§ Extract
********

ProPublica Is Very Concerned That Females Are Charged With Filing False Reports

Ken Armstrong and T. Christian Miller of ProPublica, the propaganda arm of the Sandler Foundation (founded by Herb and Marion Sandler, the living embodiments of Honore de Balzac’s maxim “Le secret des grandes fortunes sans cause apparente est un crime oublié, parce qu’il a été proprement fait.”), have some thoughts on complaining witnesses in sex crimes cases. They’ve picked some instances when sex crimes witnesses were charged with filing false reports in support of “Listen and Believe.” This ignores that no person will ever do as much time for filing a false report as for being wrongfully convicted of rape, but we can’t let pesky facts disrupt the narrative.

There are many reasons for women to think twice about reporting sexual assault. But one potential consequence looms especially large: They may also be prosecuted.

For filing false police reports, which they should be if they are lying.

This month, a retired police lieutenant in Memphis, Tenn., Cody Wilkerson, testified, as part of a lawsuit against the city, not only that police detectives sometimes neglected to investigate cases of sexual assault but also that he overheard the head of investigative services in the city’s police department say, on his first day in charge: “The first thing we need to do is start locking up more victims for false reporting.” It’s an alarming choice of priorities — and one that can backfire.

This is a deceptive attempt at framing by Armstrong and Miller of the problems of the Memphis Police Department to get to the conclusion of ‘females aren’t listened to’ and ‘they don’t take rape seriously.’ This is a well-worn trick of advocacy types who take a fact and use it to draw a faulty conclusion, usually including some type of call to action.

********

§ Material provided

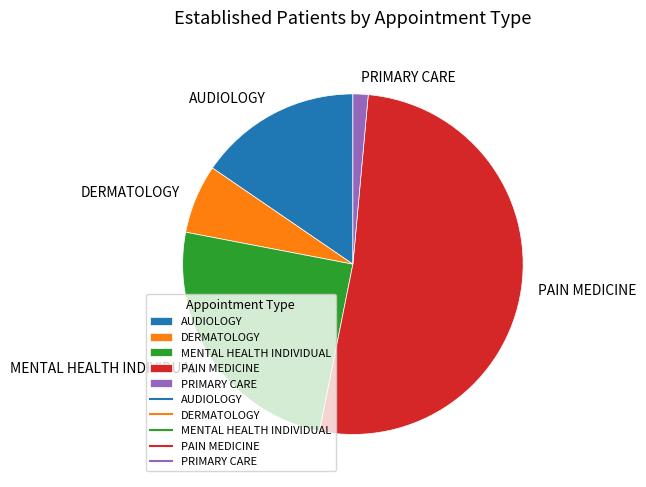

Which category accounts for the majority?

PAIN MEDICINE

********

§ Assigned task A
In the post about ProPublica, what rank did Cody Wilkerson hold before retiring?
§ Assigned task B
Condense the paragraph of the post about ProPublica that begins "This month, a retired police lieutenant" into two or three sentences, keeping its main facts.
§ Assigned task C
Translate this sentence from the post about ProPublica into Spanish: "There are many reasons for women to think twice about reporting sexual assault."

§ Expected answer A
He was a police lieutenant in Memphis, Tennessee.

§ Expected answer B
This month, retired Memphis police lieutenant Cody Wilkerson testified in a lawsuit against the city that detectives sometimes failed to investigate sexual assault cases. He also said he overheard the new head of the department's investigative services declare on his first day that they needed to "start locking up more victims for false reporting." The paragraph calls this an alarming priority that can backfire.

§ Expected answer C
Hay muchas razones para que las mujeres lo piensen dos veces antes de denunciar una agresión sexual.